* What to produce *
Can you pick up the article about Netflix's Sandman series after its final sentence and keep it going?
══ Selected excerpt
Neil Gaiman is bringing his landmark Sandman series to Netflix. The series is currently in pre-production, so we don’t have any casting news quite yet. However, Gaiman often updates his loyal fans on Twitter with tidbits about what to expect. The first change will be updating the time period from the 1980’s to current day. This is an unsurprising development, given that the time period for Good Omens was adjusted in a similar fashion. The newest information from Gaiman also indicates that the writers have two seasons planned out for Netflix already.
Gaiman describes Sandman in one sentence with the following summary: “The Lord of Dreams learns that one must change or die, and makes his decision.”
— DC (@DCComics) July 1, 2019
Neil Gaiman Is Updating Sandman For Present Day
“The idea is to stay faithful to Sandman, but to do it for now rather than making it a 1980s period piece,” Gaiman said in an interview. “In Sandman number one, there is a sleeping sickness that occurs because Morpheus, the Lord of Dreams, is captured in 1916, and in 1988 he escapes.” This is the first major change to the story that Gaiman has discussed.
“Instead of him being a captive for about 80 years, he’s going to be a captive for about 110 years and that will change things.” What those changes will be remains to be seen.
Sandman Has A Lot Of Source Material To Draw Upon
Gaiman also took to Twitter to address the series length for Sandman. The first season will run 11 episodes, pretty standard for Netflix these days. Gaiman says that the first season will cover the Sandman: Preludes & Nocturnes. This trade edition of the comics collects Sandman issues 1-8. The original run of Sandman saw 75 issues in the series that ran from 1989-1996. This means that Netflix has a lot of source material to work with, and the potential for a long-running series.
It will be interesting to see how much Netflix commits to Sandman, since most shows on Netflix rarely last longer than three seasons. Gaiman reports that he has the series plotted out for at least two seasons so far. This should take the series into the Sandman issues that make up The Doll’s House. However there are also a plethora of other stories that Gaiman has written in the Sandman universe that could come to inform the Netflix series in seasons to come.
════
══ Input data
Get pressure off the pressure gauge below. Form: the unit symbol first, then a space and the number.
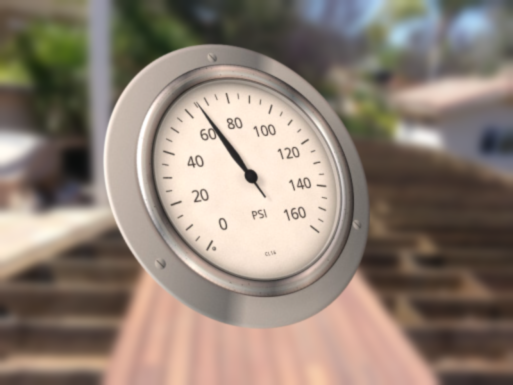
psi 65
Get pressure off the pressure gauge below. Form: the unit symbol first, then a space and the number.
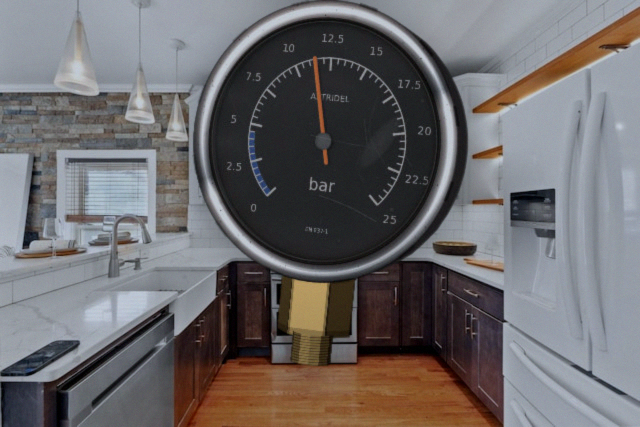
bar 11.5
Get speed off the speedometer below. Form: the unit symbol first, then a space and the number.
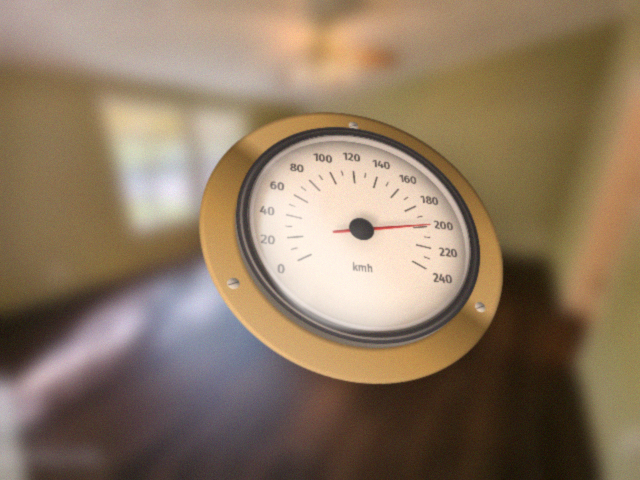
km/h 200
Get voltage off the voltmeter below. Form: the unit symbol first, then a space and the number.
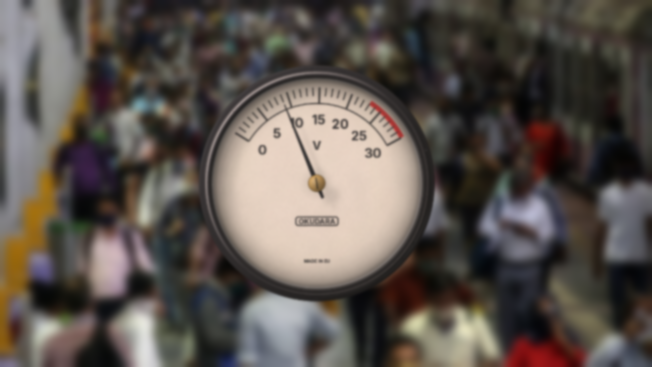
V 9
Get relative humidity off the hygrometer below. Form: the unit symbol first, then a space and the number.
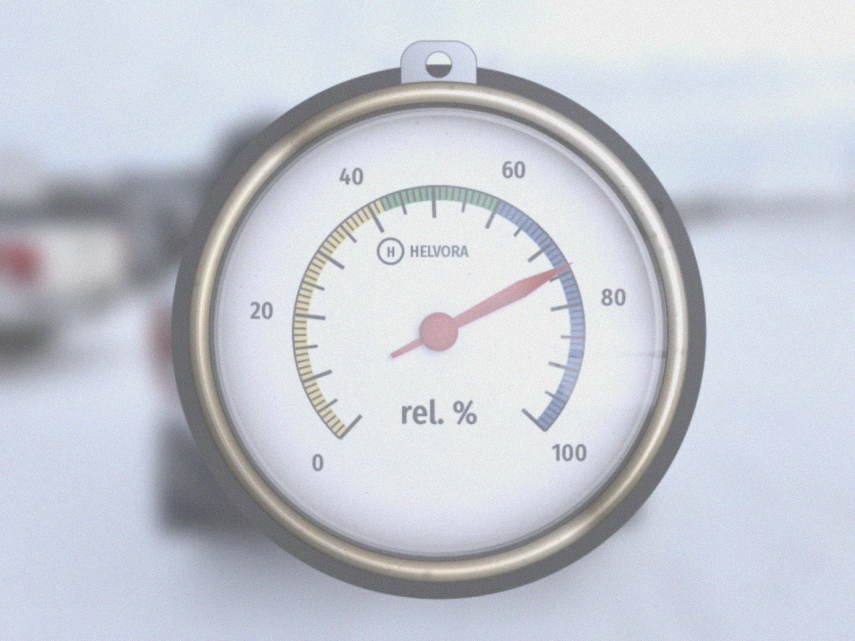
% 74
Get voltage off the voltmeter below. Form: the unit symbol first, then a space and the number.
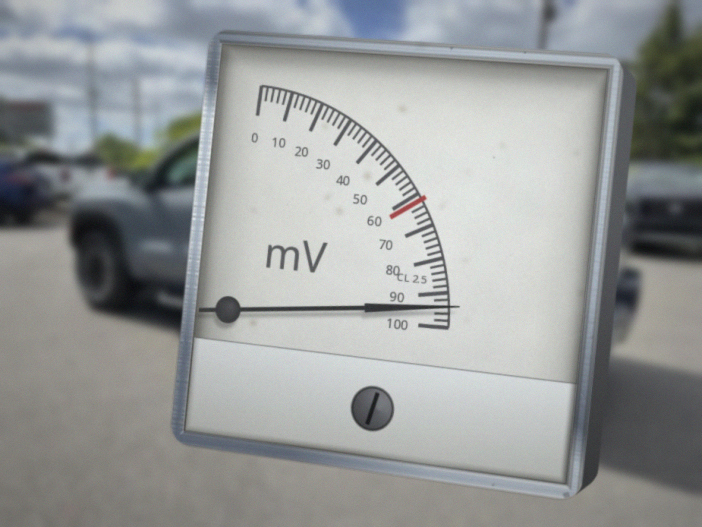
mV 94
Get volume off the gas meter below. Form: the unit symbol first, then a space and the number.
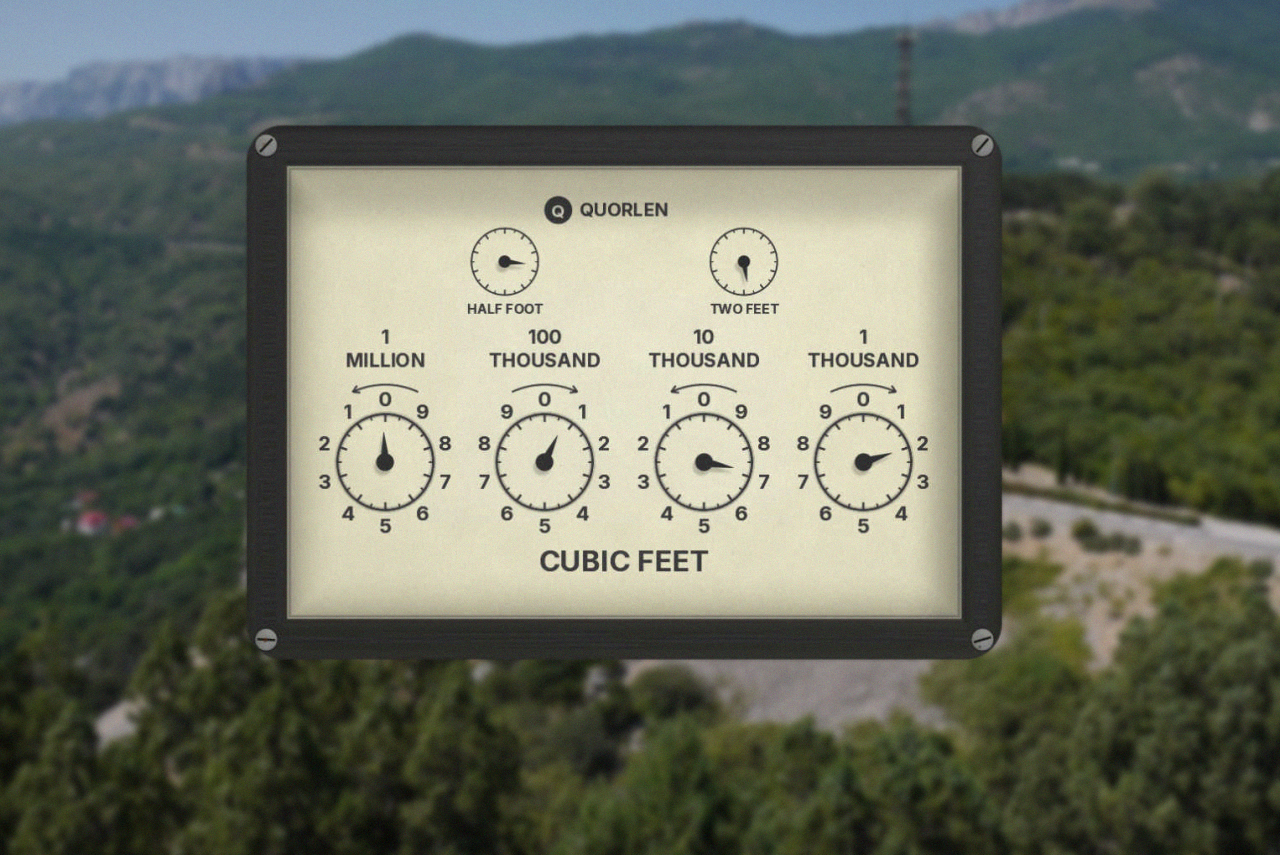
ft³ 7200
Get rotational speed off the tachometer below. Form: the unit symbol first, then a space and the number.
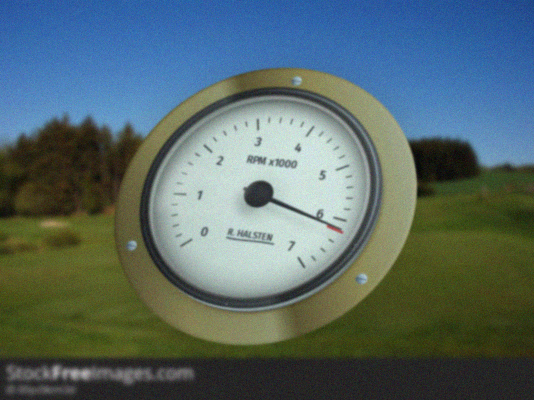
rpm 6200
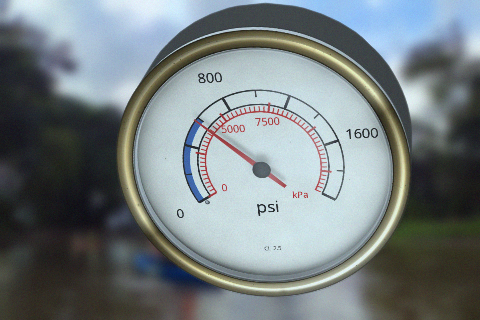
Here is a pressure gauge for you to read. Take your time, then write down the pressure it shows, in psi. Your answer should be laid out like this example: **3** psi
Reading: **600** psi
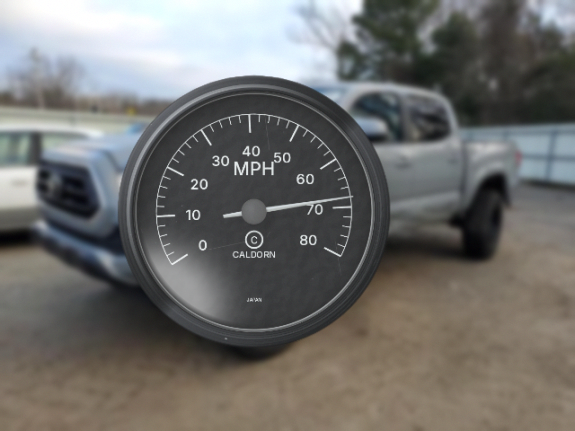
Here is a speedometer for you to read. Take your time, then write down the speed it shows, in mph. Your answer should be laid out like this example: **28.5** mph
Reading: **68** mph
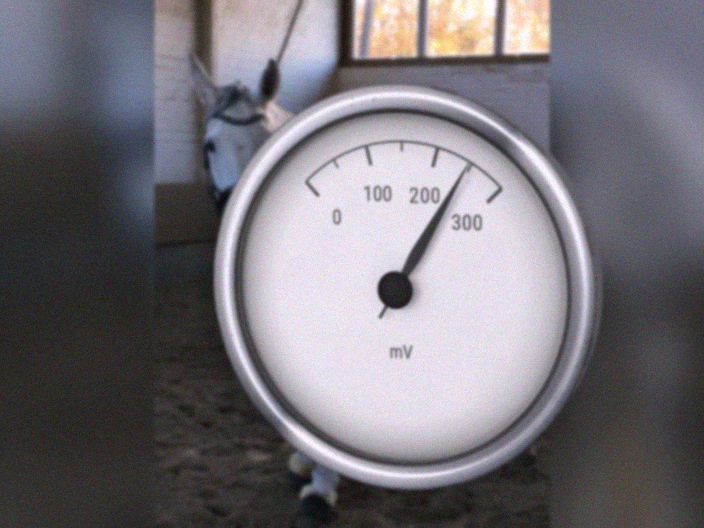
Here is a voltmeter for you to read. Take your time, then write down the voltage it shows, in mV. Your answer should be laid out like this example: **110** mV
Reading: **250** mV
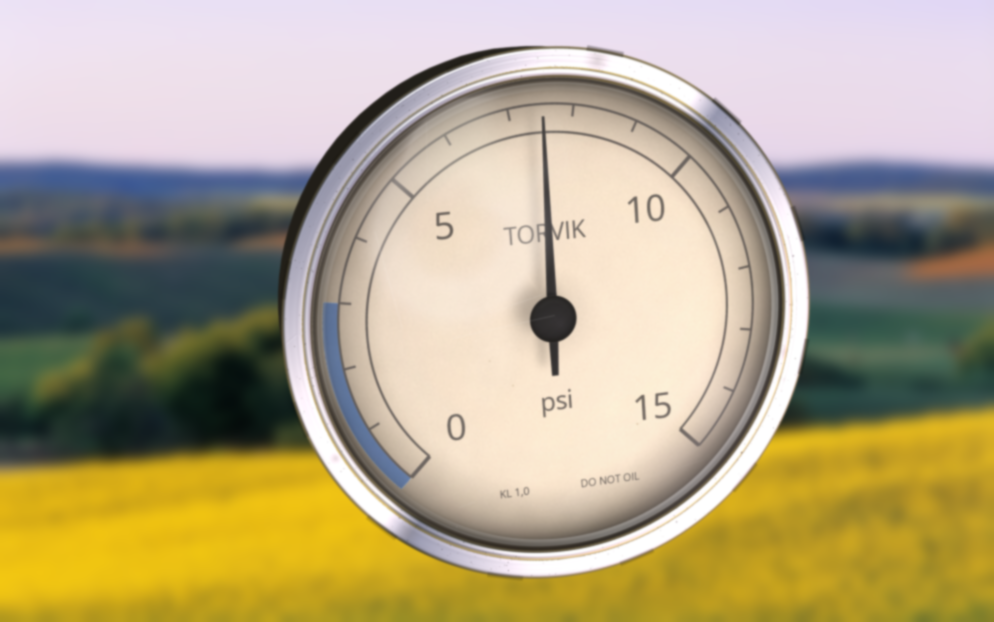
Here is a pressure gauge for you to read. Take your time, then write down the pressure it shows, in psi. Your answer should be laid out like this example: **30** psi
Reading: **7.5** psi
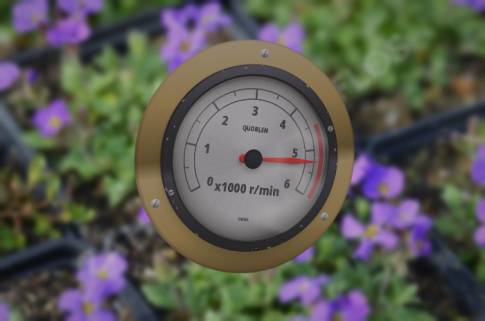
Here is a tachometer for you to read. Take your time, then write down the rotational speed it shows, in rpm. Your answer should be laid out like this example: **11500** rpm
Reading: **5250** rpm
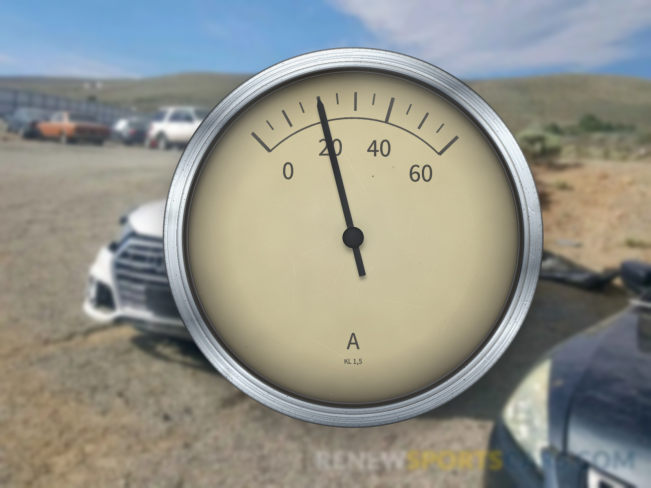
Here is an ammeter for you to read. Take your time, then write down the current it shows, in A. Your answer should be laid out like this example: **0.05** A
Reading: **20** A
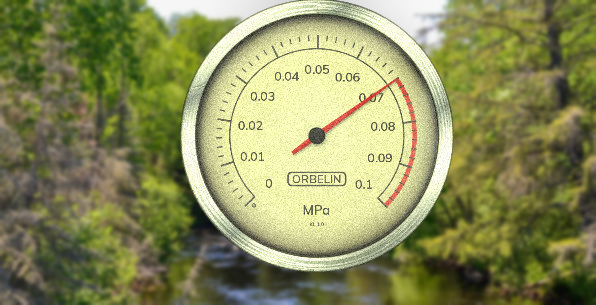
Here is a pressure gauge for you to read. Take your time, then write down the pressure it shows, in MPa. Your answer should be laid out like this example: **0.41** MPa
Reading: **0.07** MPa
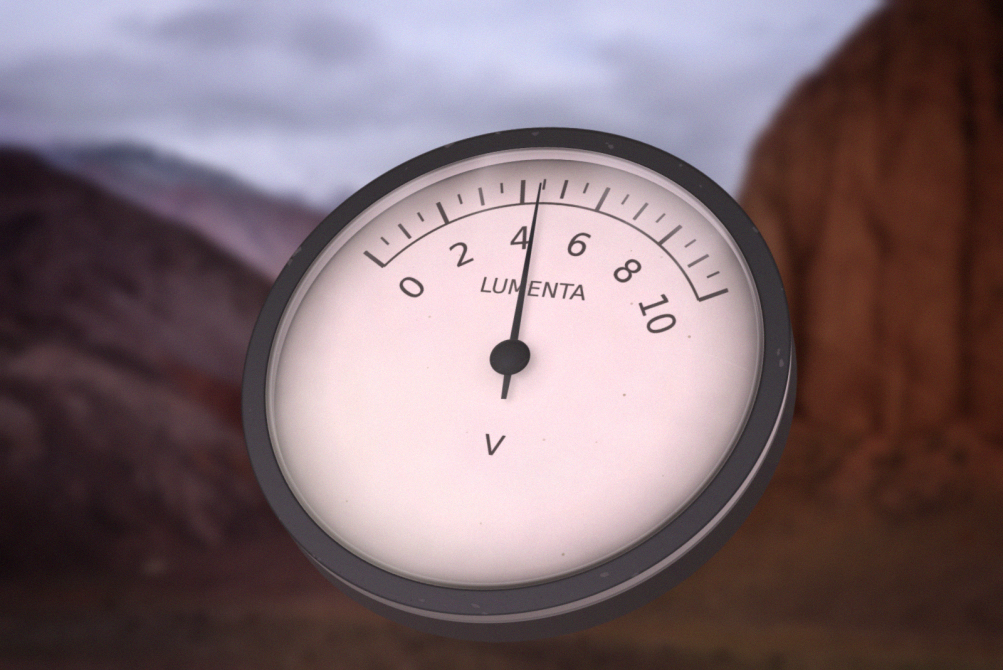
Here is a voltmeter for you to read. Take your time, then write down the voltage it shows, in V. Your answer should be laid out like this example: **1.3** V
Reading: **4.5** V
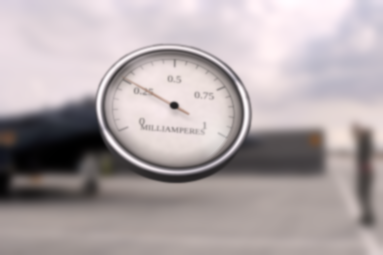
════
* Task result *
The Endless | Image via DC Comics/Vertigo
The first season will introduce the protagonist Dream (also known as Morpheus) and the character of Death. They are part of ‘The Endless’ – characters that represent natural forces; Destiny Destruction, Desire, Delirium, and Despair. All of these archetypes eventually appear in the Sandman comics, and are likely to appear in the show as well. Gaiman has said that other than some necessary changes, the series will remain faithful to the comics.
The first season will be eleven episodes. That's the start of it all. Preludes and Nocturnes and a little bit more. https://t.co/tOlfJ1kS1y
— Neil Gaiman (@neilhimself) July 2, 2019
Sandman Follows Several Other Successful Neil Gaiman Adaptations
Neil Gaiman is an author whose works can be notoriously difficult to adapt for the screen. Some of his novels have had success as live-action films (Stardust) while others have excelled as animated features (Coraline). In recent years, Gaiman’s works have found success translated as television series instead of movies. Good Omens (co-authored with the late Terry Pratchett) came out last year as a BBC mini-series. And Gaiman’s novel American Gods has been running as a drama on Starz for several years.
Michael Sheen & David Tennant in Good Omens | Image via Amazon
Gaiman is a prolific writer who dabbles in various mediums. He has written episodes of television previously for Doctor Who and Babylon 5. He has also been acting as showrunner for American Gods since the departure of Bryan Fuller after the first season. Gaiman says that working on adapting Good Omens gave him the confidence to finally bring Sandman to life on-screen. Various people have been attached to adaptations of Sandman over the years, but this is the most involved that Gaiman has been. He is working with showrunner Allan Heinberg (Wonder Woman) and David Goyer (Constantine) to bring the series to Netflix.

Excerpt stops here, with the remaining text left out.